TCMB, faiz kararını açıkladı ve sabit faiz politikalarıyla ilgili gelecek beklentilerini paylaştı. Ekonomik istikrar ve enflasyonla mücadele konusundaki stratejileri hakkında detaylar için makalemizi okuyun.
Bu hafta, Türkiye Cumhuriyeti Merkez Bankası (TCMB) önemli bir karar alarak, banka politika faizini %50 seviyesinde sabit tuttuğunu duyurdu. Açıklanan karar metninde, ilerleyen dönemlerde faiz indirimine gidebileceğinin sinyalleri verildi. Ayrıca, TCMB kısa vadeli mevduatlara uygulanan zorunlu karşılık oranlarını artırma kararı da aldı. Kısa vadeli TL mevduat karşılık oranı %15’ten %17’ye yükseltildi.
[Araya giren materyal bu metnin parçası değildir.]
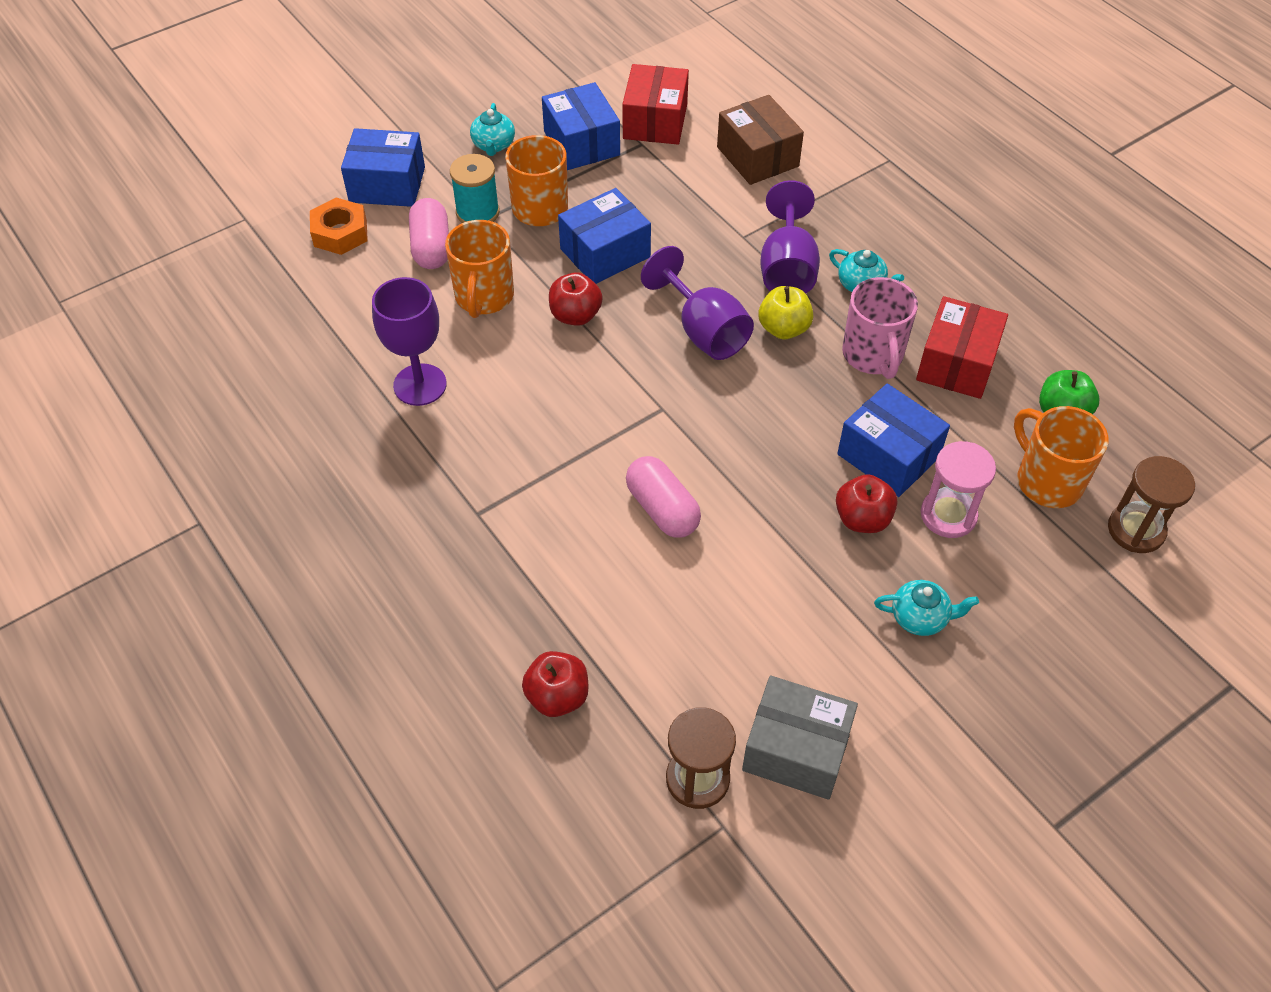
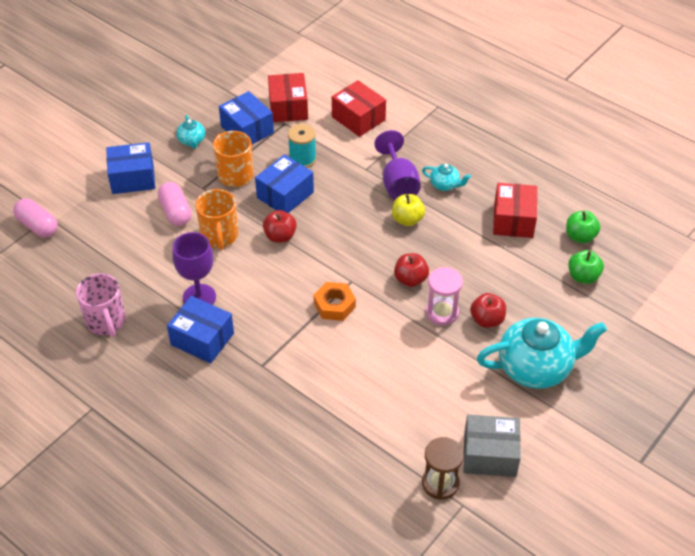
camera: 15 degrees left, 5 degrees down
(340, 233) = (114, 214): orange nut -> orange nut (334, 305)
(477, 212) = (197, 185): turquoise spool -> turquoise spool (302, 159)
(557, 696) = (346, 457): red apple -> red apple (410, 279)
(662, 509) = (371, 339): pink capsule -> pink capsule (38, 226)
(704, 331) = (360, 230): purple goblet -> none
(757, 156) = (358, 118): brown box -> red box
(873, 355) = (464, 225): pink mug -> pink mug (106, 322)
(888, 455) = (490, 281): blue box -> blue box (202, 339)
(920, 617) = (535, 367): turquoise teapot -> turquoise teapot, size x2.20
(948, 515) = (534, 307): pink hourglass -> pink hourglass (442, 312)
(1047, 481) = (583, 276): orange mug -> green apple
(1136, 530) = (638, 293): brown hourglass -> none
Uzun bir süredir, kısa vadeli mevduatlarda yüksek faiz politikası izleyen TCMB, uzun vadeli mevduatlarda ise düşük faiz uygulamaktaydı. Peki, Merkez Bankası’nın faiz kararı sonrası mevduatlar nasıl etkilenecek? Parasını mevduatta değerlendirmek isteyenler hangi yolu izlemeli? Bu konudaki merak edilenleri Yeminli Mali Müşavir ve Ekonomist Muhammet Bayram, milliyet.com.tr’ye değerlendirdi:
“Merkez Bankası son kararıyla birlikte politika faizini %50’de sabit tuttu. Sekizinci toplantıda da faizi sabit tutan Merkez Bankası, önümüzdeki dönemlerde faiz indirimine yeşil ışık yakmış olsa da, bence Aralık ayında faiz indirimi ihtimali düşük görünüyor.”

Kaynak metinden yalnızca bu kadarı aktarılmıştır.